* Task requirements
Print the data exactly. Pictures stay out.

* Input data
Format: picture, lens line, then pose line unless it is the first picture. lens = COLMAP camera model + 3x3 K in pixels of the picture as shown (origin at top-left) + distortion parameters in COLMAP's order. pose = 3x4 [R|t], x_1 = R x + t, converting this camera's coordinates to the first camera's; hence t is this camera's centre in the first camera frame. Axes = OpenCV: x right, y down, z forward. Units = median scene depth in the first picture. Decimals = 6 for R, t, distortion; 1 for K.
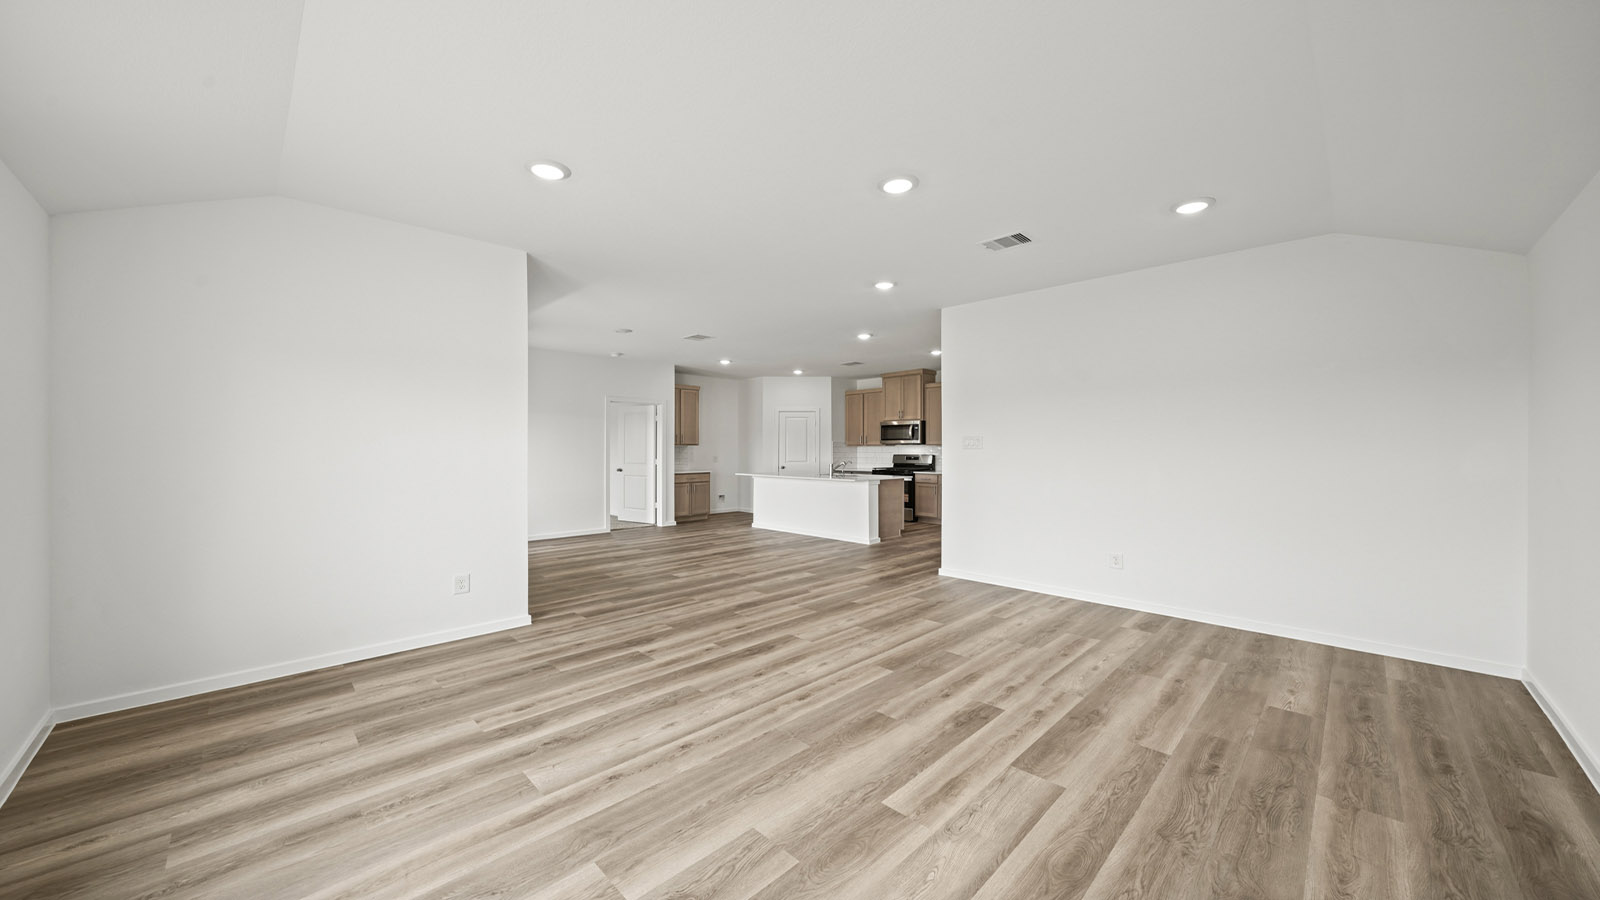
lens RADIAL K [[554.7, 0, 797.4], [0, 554.7, 449.7], [0, 0, 1]] dist [0.000330, -0.000002]
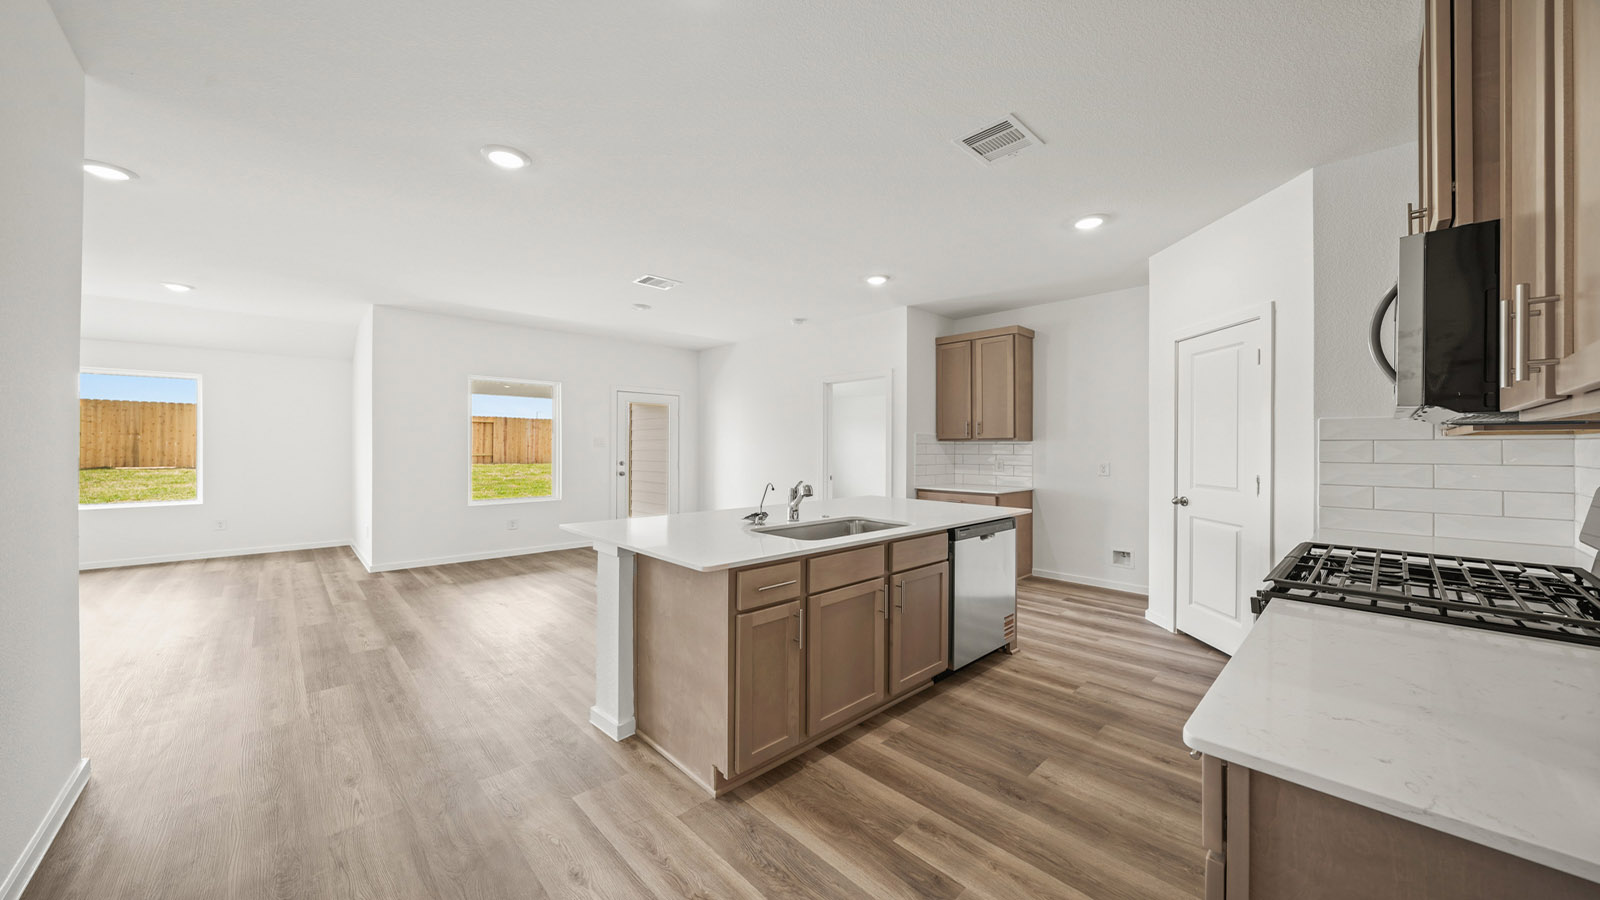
lens RADIAL K [[554.0, 0, 796.7], [0, 554.0, 444.9], [0, 0, 1]] dist [-0.001408, -0.000300]
pose [[-0.022491, -0.002253, -0.999744, 0.376826], [-0.002943, 0.999993, -0.002187, -0.001849], [0.999743, 0.002893, -0.022498, 0.896833]]
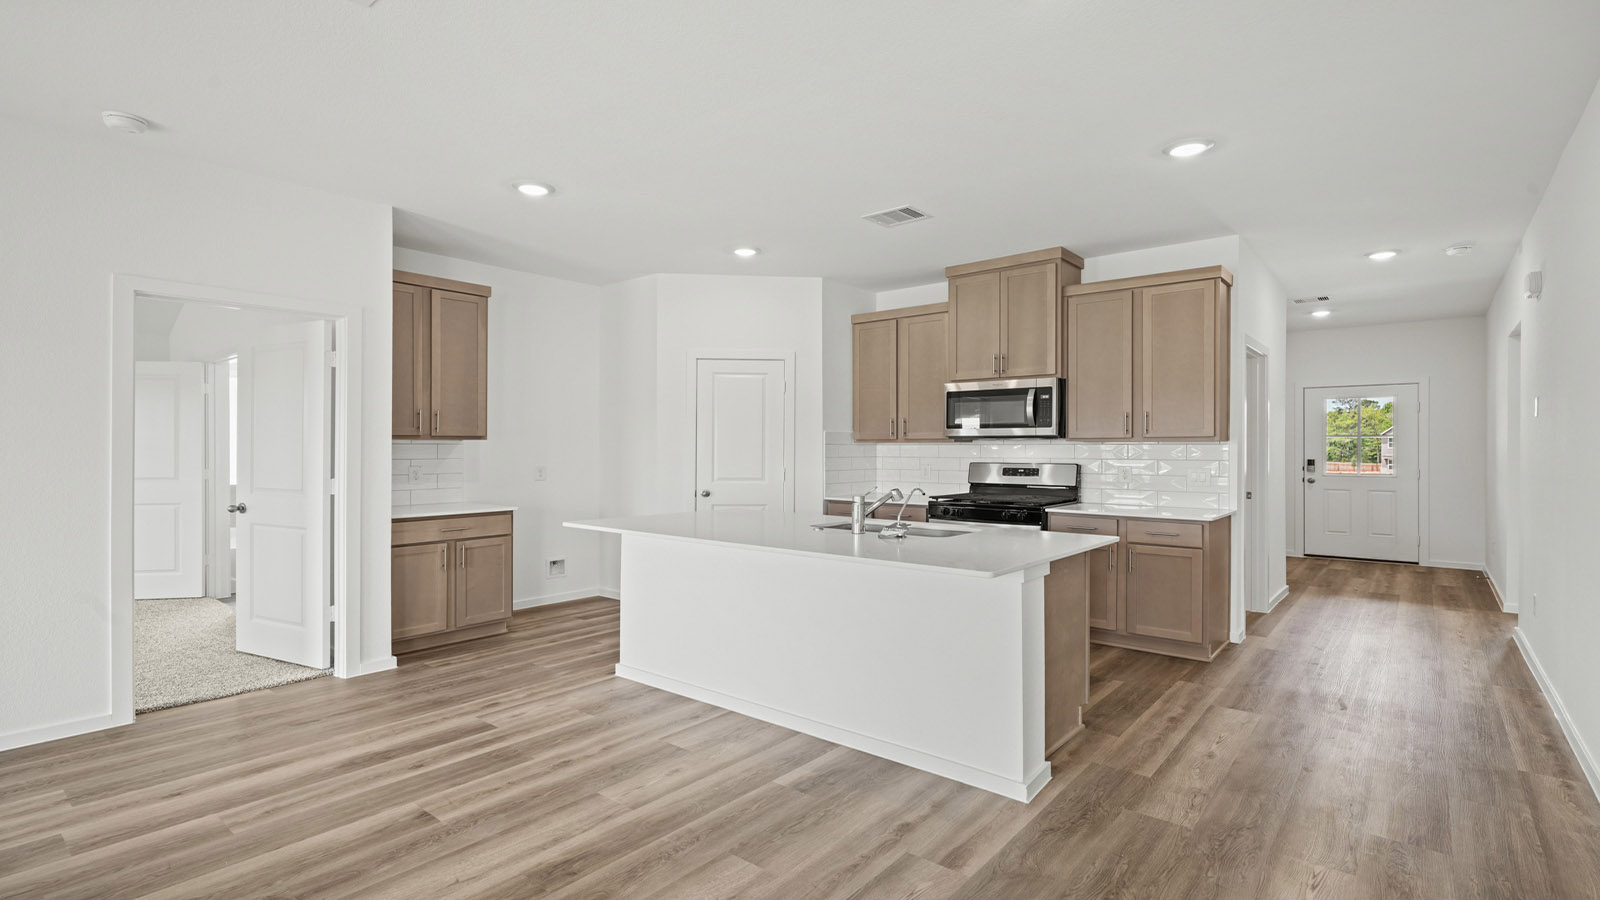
lens RADIAL K [[759.3, 0, 796.7], [0, 759.3, 452.4], [0, 0, 1]] dist [0.001526, -0.000787]
pose [[0.995084, 0.001604, 0.099019, -0.016861], [-0.002073, 0.999987, 0.004628, -0.001536], [-0.099011, -0.004810, 0.995075, 0.503289]]
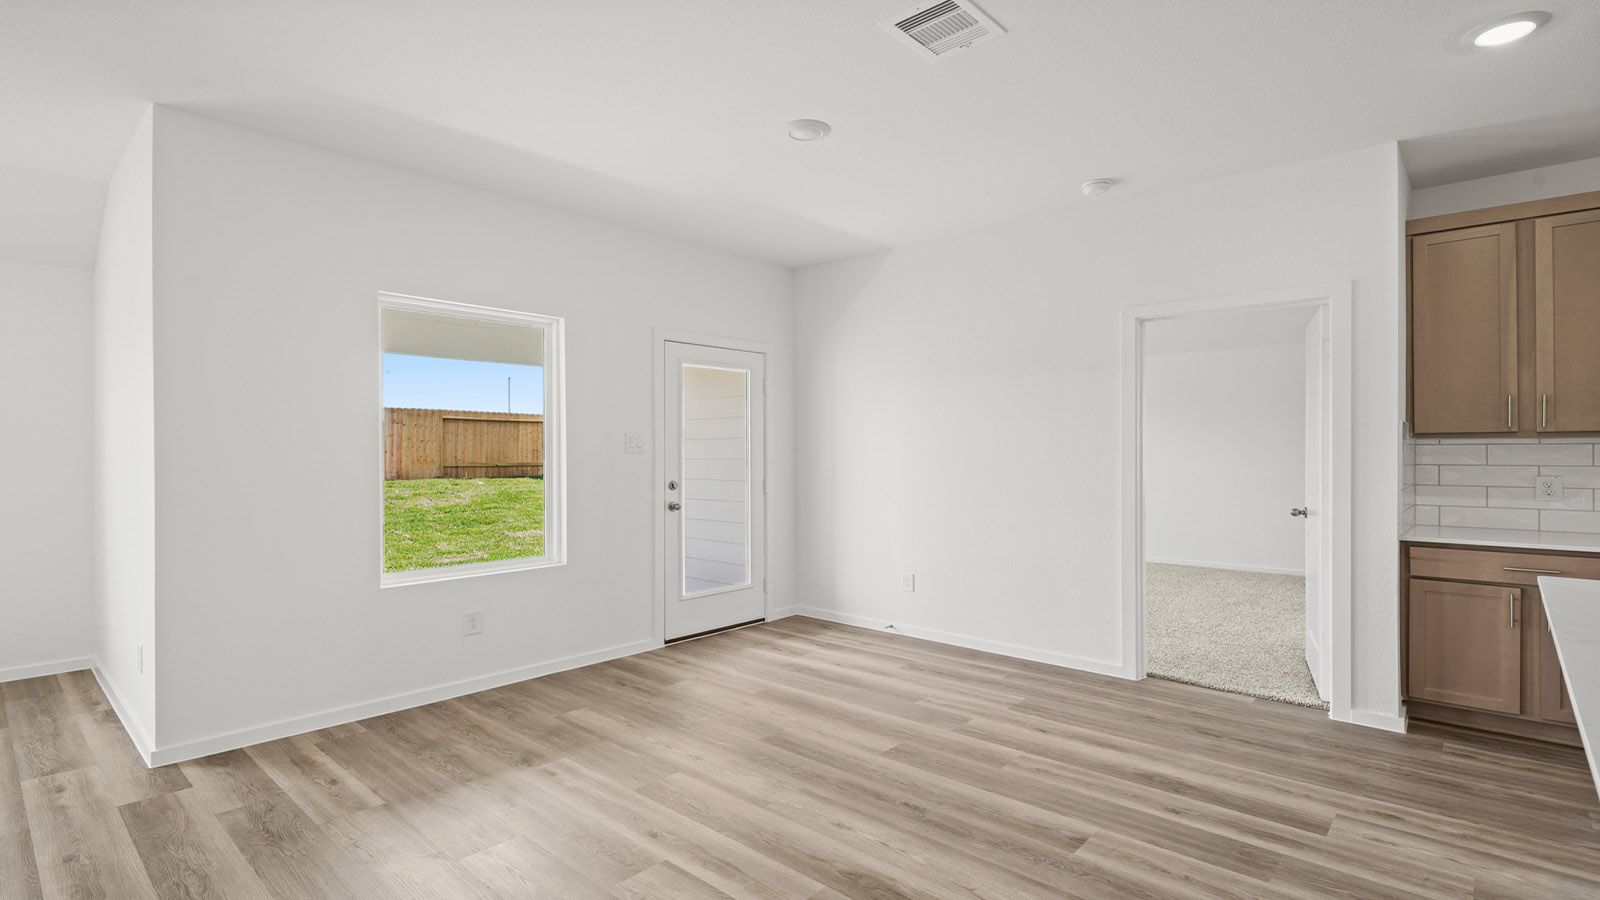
lens RADIAL K [[759.3, 0, 790.1], [0, 759.3, 453.6], [0, 0, 1]] dist [0.001526, -0.000787]
pose [[0.050748, 0.003250, -0.998706, 0.134169], [0.000739, 0.999994, 0.003292, -0.001157], [0.998711, -0.000905, 0.050745, 0.685228]]
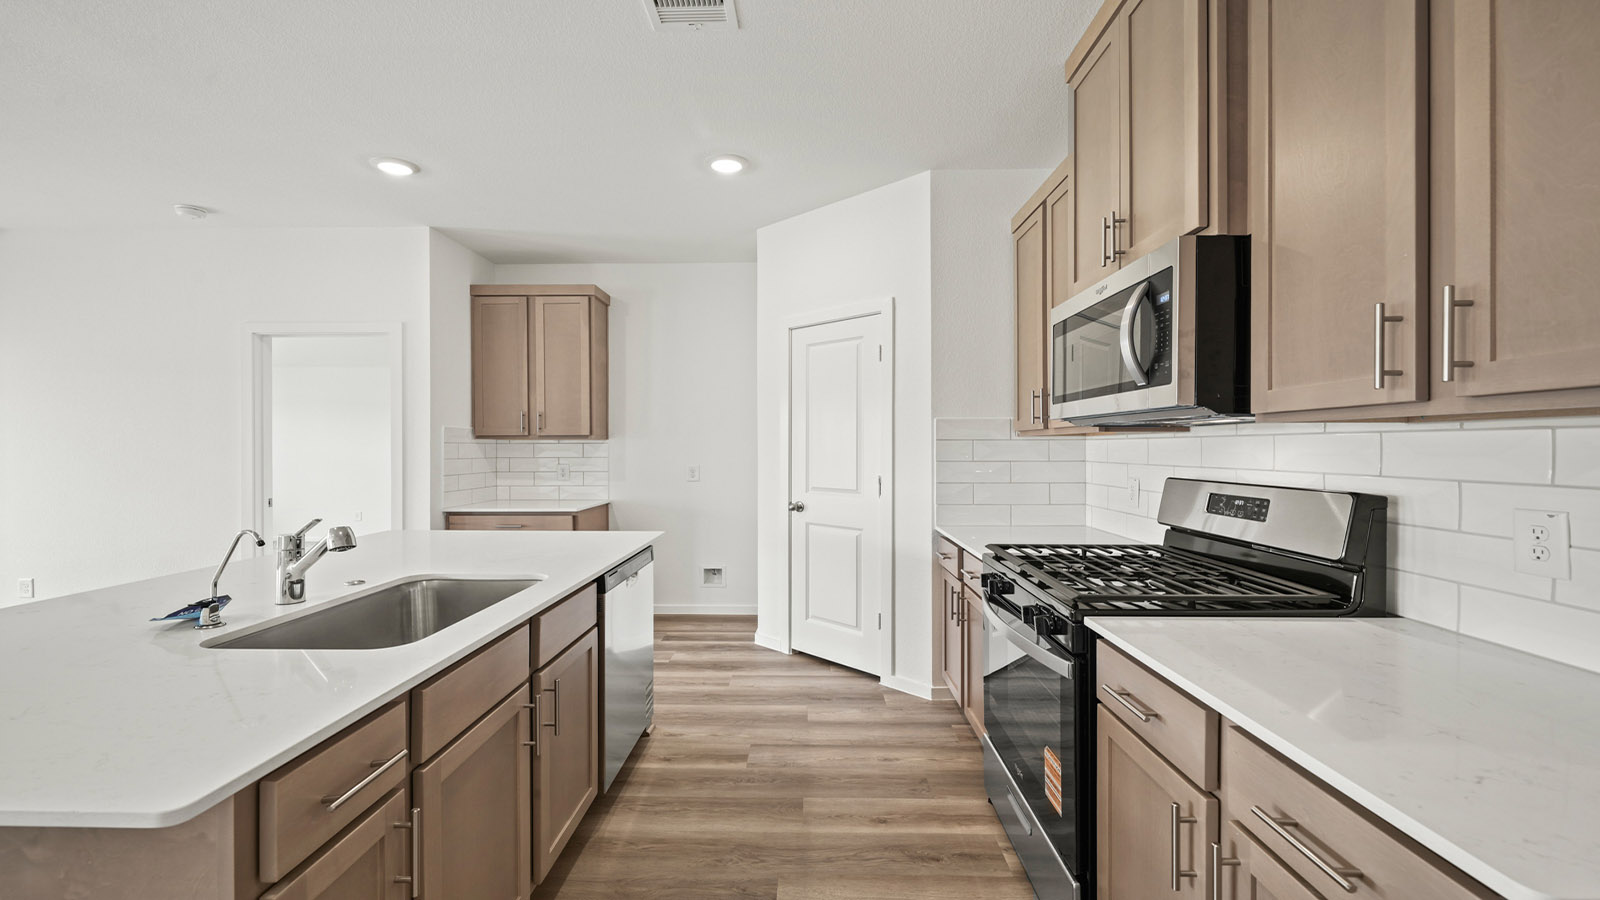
lens RADIAL K [[682.7, 0, 795.3], [0, 682.7, 450.0], [0, 0, 1]] dist [-0.000467, 0.000006]
pose [[0.694256, 0.003315, -0.719720, 0.289320], [0.000725, 0.999986, 0.005305, -0.002239], [0.719727, -0.004204, 0.694244, 0.856529]]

* Answer to the exercise
Format: picture, lens line, then pose line unless it is the first picture. lens = COLMAP camera model + 3x3 K in pixels of the picture as shown (origin at top-left) + distortion parameters in COLMAP's order. pose = 3x4 [R|t], x_1 = R x + t, converting this camera's coordinates to the first camera's; hence t is this camera's centre in the first camera frame. Axes = OpenCV: x right, y down, z forward. Units = median scene depth in the first picture. Decimals = 6 for R, t, distortion; 1 for K.
lens RADIAL K [[554.7, 0, 797.4], [0, 554.7, 449.7], [0, 0, 1]] dist [0.000330, -0.000002]
lens RADIAL K [[554.0, 0, 796.7], [0, 554.0, 444.9], [0, 0, 1]] dist [-0.001408, -0.000300]
pose [[-0.022491, -0.002253, -0.999744, 0.376826], [-0.002943, 0.999993, -0.002187, -0.001849], [0.999743, 0.002893, -0.022498, 0.896833]]
lens RADIAL K [[759.3, 0, 796.7], [0, 759.3, 452.4], [0, 0, 1]] dist [0.001526, -0.000787]
pose [[0.995084, 0.001604, 0.099019, -0.016861], [-0.002073, 0.999987, 0.004628, -0.001536], [-0.099011, -0.004810, 0.995075, 0.503289]]
lens RADIAL K [[759.3, 0, 790.1], [0, 759.3, 453.6], [0, 0, 1]] dist [0.001526, -0.000787]
pose [[0.050748, 0.003250, -0.998706, 0.134169], [0.000739, 0.999994, 0.003292, -0.001157], [0.998711, -0.000905, 0.050745, 0.685228]]
lens RADIAL K [[682.7, 0, 795.3], [0, 682.7, 450.0], [0, 0, 1]] dist [-0.000467, 0.000006]
pose [[0.694256, 0.003315, -0.719720, 0.289320], [0.000725, 0.999986, 0.005305, -0.002239], [0.719727, -0.004204, 0.694244, 0.856529]]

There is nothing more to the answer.